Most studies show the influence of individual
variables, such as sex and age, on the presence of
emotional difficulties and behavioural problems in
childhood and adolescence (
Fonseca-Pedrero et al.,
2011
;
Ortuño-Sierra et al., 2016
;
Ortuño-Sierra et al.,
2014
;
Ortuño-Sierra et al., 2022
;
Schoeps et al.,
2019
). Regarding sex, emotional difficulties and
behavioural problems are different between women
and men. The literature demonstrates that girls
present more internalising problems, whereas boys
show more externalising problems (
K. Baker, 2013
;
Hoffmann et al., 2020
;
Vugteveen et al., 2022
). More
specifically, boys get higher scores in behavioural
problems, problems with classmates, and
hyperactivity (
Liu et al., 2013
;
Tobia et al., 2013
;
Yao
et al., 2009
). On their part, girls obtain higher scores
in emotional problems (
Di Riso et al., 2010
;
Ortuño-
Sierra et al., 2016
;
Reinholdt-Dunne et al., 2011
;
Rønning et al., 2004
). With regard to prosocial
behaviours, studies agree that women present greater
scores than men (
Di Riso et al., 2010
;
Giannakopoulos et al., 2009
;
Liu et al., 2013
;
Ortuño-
...
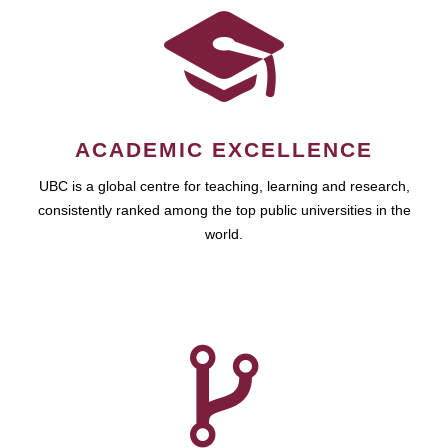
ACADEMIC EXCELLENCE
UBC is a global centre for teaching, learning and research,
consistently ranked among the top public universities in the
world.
==
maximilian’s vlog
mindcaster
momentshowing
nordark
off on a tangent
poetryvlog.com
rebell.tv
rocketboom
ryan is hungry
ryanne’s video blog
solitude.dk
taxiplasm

__Job__
Look through the material above. Copy each line where the word "behavioural" appears.

__Your response__
emotional difficulties and behavioural problems in
behavioural problems are different between women
specifically, boys get higher scores in behavioural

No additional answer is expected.